## Extract provided
........

We Mislead, but Sweetly: Aline & Valcour, Volume I by Marquis de Sade

This is the first English translation, expertly and smoothly rendered from the French by Jocelyne Genevieve Barque and John Simmons,  of Marquis de Sade’s epistolary novel.  Written in 1786 while he was locked in the Bastille, this book is very different from Sade’s later, more pornographic, writings.  Contra Mundum Press has, wisely, decided to break up the novel into three volumes—easier to carry and nicely displayed on one’s shelves.  My impressions of the first volume are ones of astonishment—at the riveting adventure story, the slowly unraveling mystery, and a philosophical statement on Epicurean/Lucretian philosophy.

........

Saved data entries
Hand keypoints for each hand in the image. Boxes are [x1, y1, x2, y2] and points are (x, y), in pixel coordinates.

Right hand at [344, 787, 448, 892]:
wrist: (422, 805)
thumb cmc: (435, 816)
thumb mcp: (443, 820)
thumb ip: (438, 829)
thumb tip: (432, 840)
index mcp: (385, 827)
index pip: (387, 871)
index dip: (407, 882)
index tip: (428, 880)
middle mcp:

........

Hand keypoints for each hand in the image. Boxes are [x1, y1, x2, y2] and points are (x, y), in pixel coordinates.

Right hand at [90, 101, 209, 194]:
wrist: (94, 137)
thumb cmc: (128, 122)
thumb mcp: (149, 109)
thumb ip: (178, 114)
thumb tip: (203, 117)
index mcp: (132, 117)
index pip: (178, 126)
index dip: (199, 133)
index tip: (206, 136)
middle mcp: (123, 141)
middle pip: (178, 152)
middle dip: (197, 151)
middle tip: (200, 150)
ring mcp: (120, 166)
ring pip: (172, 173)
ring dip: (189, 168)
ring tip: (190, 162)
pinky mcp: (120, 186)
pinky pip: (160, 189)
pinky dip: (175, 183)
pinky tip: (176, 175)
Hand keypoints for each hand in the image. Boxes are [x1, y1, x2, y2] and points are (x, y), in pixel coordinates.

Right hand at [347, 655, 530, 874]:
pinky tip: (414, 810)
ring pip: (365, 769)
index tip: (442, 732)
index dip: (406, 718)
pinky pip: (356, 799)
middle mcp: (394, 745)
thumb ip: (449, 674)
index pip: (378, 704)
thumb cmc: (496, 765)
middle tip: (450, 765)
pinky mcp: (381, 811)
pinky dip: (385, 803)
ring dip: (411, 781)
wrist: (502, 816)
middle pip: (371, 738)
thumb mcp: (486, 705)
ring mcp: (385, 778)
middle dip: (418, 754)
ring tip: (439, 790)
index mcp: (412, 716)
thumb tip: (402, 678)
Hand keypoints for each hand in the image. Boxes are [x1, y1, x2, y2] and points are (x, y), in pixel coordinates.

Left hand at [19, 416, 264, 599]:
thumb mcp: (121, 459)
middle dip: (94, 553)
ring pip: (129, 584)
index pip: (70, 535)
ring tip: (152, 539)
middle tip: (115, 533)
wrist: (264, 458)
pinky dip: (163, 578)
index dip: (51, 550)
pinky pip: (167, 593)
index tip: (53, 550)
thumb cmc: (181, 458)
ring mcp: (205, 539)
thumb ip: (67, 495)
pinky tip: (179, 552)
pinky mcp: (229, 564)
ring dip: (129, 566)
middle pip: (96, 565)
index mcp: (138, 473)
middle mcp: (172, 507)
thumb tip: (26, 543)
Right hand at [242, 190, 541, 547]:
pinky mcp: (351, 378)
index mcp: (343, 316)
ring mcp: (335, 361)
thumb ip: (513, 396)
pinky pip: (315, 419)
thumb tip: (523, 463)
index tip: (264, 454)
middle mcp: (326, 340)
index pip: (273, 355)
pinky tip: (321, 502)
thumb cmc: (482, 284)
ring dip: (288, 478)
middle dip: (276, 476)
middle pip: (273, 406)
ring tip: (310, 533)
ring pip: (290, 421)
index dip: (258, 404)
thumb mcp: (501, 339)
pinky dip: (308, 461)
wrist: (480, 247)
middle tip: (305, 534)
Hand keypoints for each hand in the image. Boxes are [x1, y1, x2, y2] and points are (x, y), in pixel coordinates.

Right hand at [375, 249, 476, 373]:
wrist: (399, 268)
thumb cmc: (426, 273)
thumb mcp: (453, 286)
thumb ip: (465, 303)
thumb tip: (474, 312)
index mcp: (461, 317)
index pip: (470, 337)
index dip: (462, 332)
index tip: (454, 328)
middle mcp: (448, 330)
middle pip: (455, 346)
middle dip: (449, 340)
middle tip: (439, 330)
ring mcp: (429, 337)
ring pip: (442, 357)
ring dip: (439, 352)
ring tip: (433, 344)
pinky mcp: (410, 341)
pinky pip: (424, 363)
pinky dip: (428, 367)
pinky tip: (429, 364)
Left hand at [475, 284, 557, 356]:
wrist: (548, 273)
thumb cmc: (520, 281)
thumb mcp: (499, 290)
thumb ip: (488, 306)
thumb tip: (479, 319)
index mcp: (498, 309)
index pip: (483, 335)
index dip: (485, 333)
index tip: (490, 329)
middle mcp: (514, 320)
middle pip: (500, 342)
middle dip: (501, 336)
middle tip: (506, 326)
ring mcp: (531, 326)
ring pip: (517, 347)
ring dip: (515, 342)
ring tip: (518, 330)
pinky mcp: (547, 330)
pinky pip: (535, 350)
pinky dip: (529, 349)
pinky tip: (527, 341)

........

## Actions to take
• A. Answer these questions using the book review about Aline & Valcour:
(i) Who translated the novel from French?
(ii) In what year was the novel written?
(iii) Into how many volumes did Contra Mundum Press divide the novel?
• B. Reproduce the stretch of the book review about Aline & Valcour from "This is the" through "on Epicurean/Lucretian philosophy.", word for word.

## Answers for the tasks
• A.
(i) Jocelyne Genevieve Barque and John Simmons
(ii) 1786
(iii) Three

• B.
This is the first English translation, expertly and smoothly rendered from the French by Jocelyne Genevieve Barque and John Simmons,  of Marquis de Sade’s epistolary novel.  Written in 1786 while he was locked in the Bastille, this book is very different from Sade’s later, more pornographic, writings.  Contra Mundum Press has, wisely, decided to break up the novel into three volumes—easier to carry and nicely displayed on one’s shelves.  My impressions of the first volume are ones of astonishment—at the riveting adventure story, the slowly unraveling mystery, and a philosophical statement on Epicurean/Lucretian philosophy.